The new bachelor’s degree in geographic information science (GIS), available beginning in fall 2014, pairs the practical skill of computer science with conceptual knowledge of geographical problem-solving and spatial thinking. Translation: many students will go on to work on the forefront of mapping, navigation and location-based software design for major companies.
“This is one of the first programs of its kind in the United States,” said Elizabeth Wentz, director of ASU’s School of Geographical Sciences and Urban Planning. “The program offers a solid foundation in both computer science and geography – giving students the understanding and practical skills they’ll need to be able to build new mapping tools from the ground up.”
GIS stands for both “geographic information systems” – software tools that integrate maps with information – and “geographic information science” – the research field that expands the capability of the software. GIS falls into the group of science, technology, engineering and math (STEM) jobs that are projected to grow twice as quickly as jobs in other fields, according to the U.S. Bureau of Labor Statistics. Similarly, 80 percent of jobs in the next decade will require technical skills, such as those found in the new GIS program.
Graduates of the new GIS program will be well positioned to find high-paying jobs ($58,000-$126,000) at companies like Google, Esri and GPS navigation software development companies. Government agencies, from local to national, also need employees with the unique mix of computer science and geography provided by this program.
“This degree is a wonderful intersection of computer science and geographical analysis and problem-solving,” said Sergio Rey, professor of geography and one of the faculty in the GIS program. “This program will offer students the opportunity to acquire new types of spatial thinking and computational skills that will offer them exciting opportunities coming out of the program.”
The skills that students will build in this program will allow them to create both new methods and new software for mapping, analysis and navigation.
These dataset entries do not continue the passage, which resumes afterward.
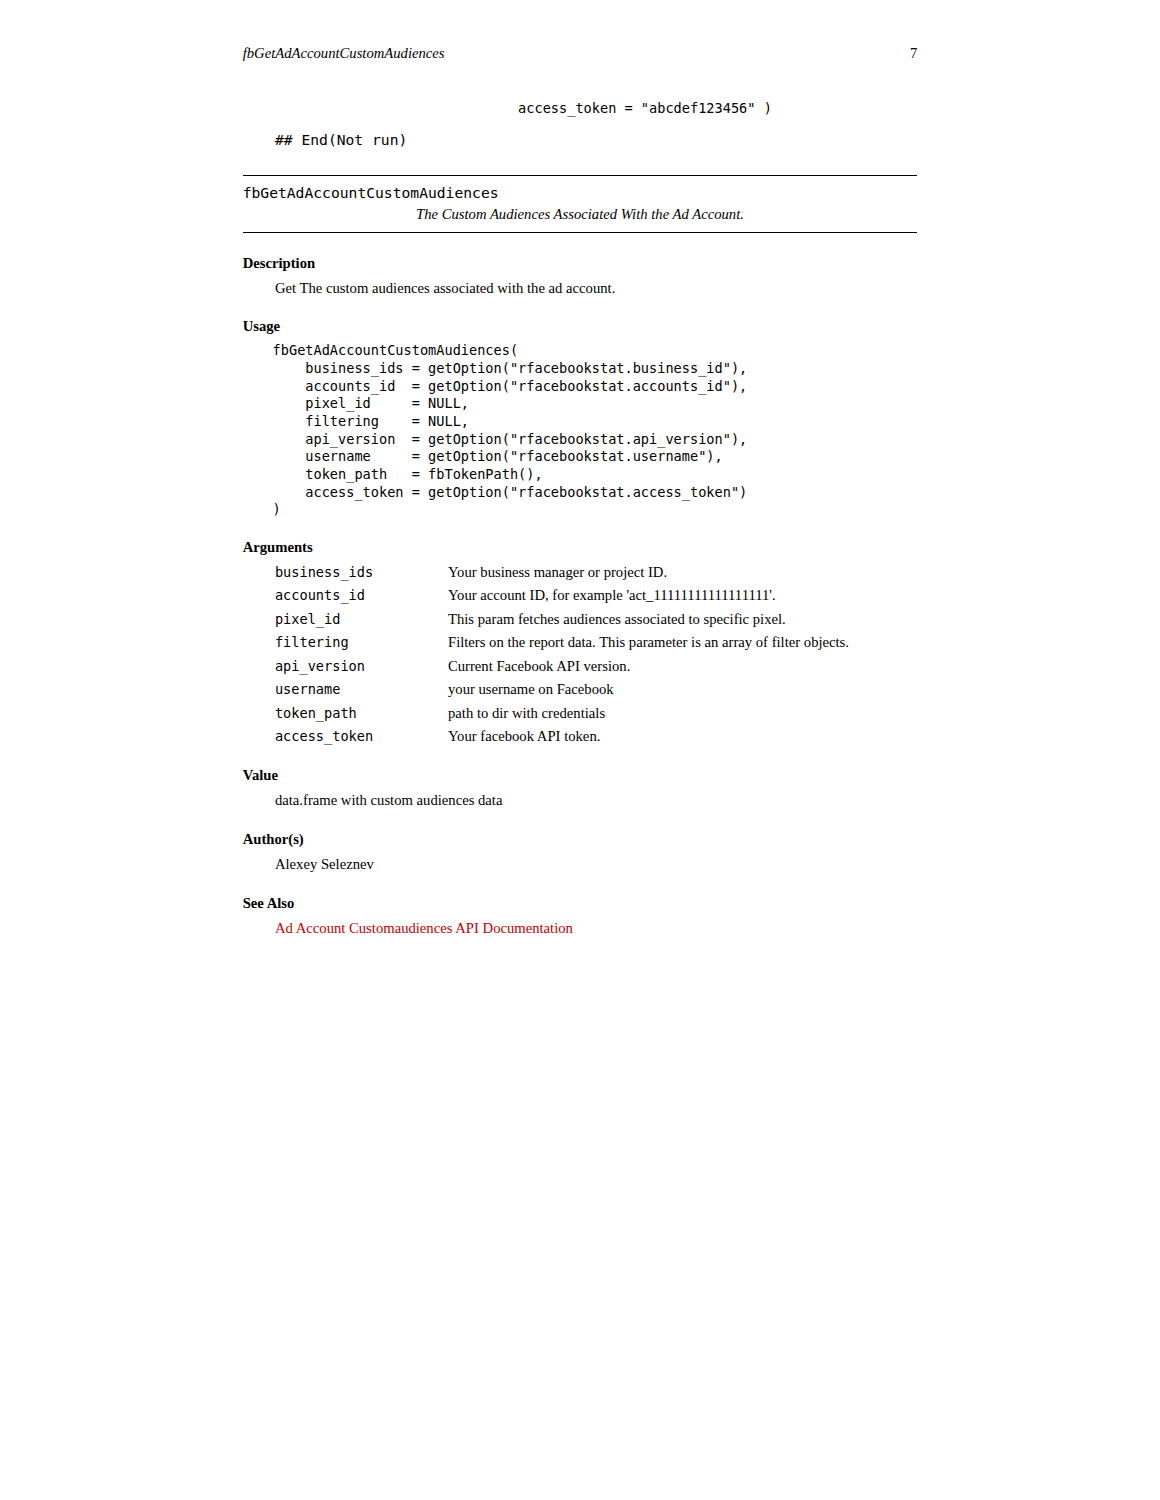fbGetAdAccountCustomAudiences 7
                              access_token = "abcdef123456" )
## End(Not run)
fbGetAdAccountCustomAudiences
The Custom Audiences Associated With the Ad Account.
Description
Get The custom audiences associated with the ad account.
Usage
fbGetAdAccountCustomAudiences(
    business_ids = getOption("rfacebookstat.business_id"),
    accounts_id  = getOption("rfacebookstat.accounts_id"),
    pixel_id     = NULL,
    filtering    = NULL,
    api_version  = getOption("rfacebookstat.api_version"),
    username     = getOption("rfacebookstat.username"),
    token_path   = fbTokenPath(),
    access_token = getOption("rfacebookstat.access_token")
)
Arguments
business_ids
Your business manager or project ID.
accounts_id
Your account ID, for example 'act_11111111111111111'.
pixel_id
This param fetches audiences associated to specific pixel.
filtering
Filters on the report data. This parameter is an array of filter objects.
api_version
Current Facebook API version.
username
your username on Facebook
token_path
path to dir with credentials
access_token
Your facebook API token.
Value
data.frame with custom audiences data
Author(s)
Alexey Seleznev
See Also
Ad Account Customaudiences API Documentation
For example, a student might develop a new method to discover hotspots of crime – and also create the software that would allow a crime analyst to use the new technique.
A graduate of the program might find themselves in a software development company, implementing new web or mobile mapping applications – or enhancing existing sophisticated desktop mapping software. The new graduate would be able to customize software to meet a client’s needs, whether to help environmental managers model animal migrations, help a community support its local businesses or improve military reconnaissance tools.
“Many schools across the country teach students how to use specialized Geographic Information Systems software – but ASU’s program is one of the very few in the country that offers students the opportunity to learn how to develop the software,” explained Wentz. “At the same time, we have some of the leading spatial scientists in the world at ASU – who also are highly involved in teaching the courses in the new GIS program.”
“ASU offers a lot of opportunities – at ASU, if you can dream it, you can do it,” commented Nathaniel Gaytan, an ASU student who was one of the first to declare the new major.
The Bachelor of Science in GIS program is housed in the School of Geographical Sciences and Urban Planning, which is ranked 7th in the nation for geography programs by the Chronicle of Higher Education.
Students in the new degree program will have opportunities to engage with any of the school’s more than 40 faculty members, who have expertise in methods that range from highly computational to humanistic, and who study and teach about diverse realms of geography and urban planning.
The school’s nationally recognized faculty includes three members of the National Academy of Sciences, a National Science Foundation Young Investigator award winner, two Guggenheim scholars and members of the National Research Council Geographical Sciences Committee. The GIS faculty is internationally renowned for its work developing GIS methods and software, including open-source products GeoDa and PySAL.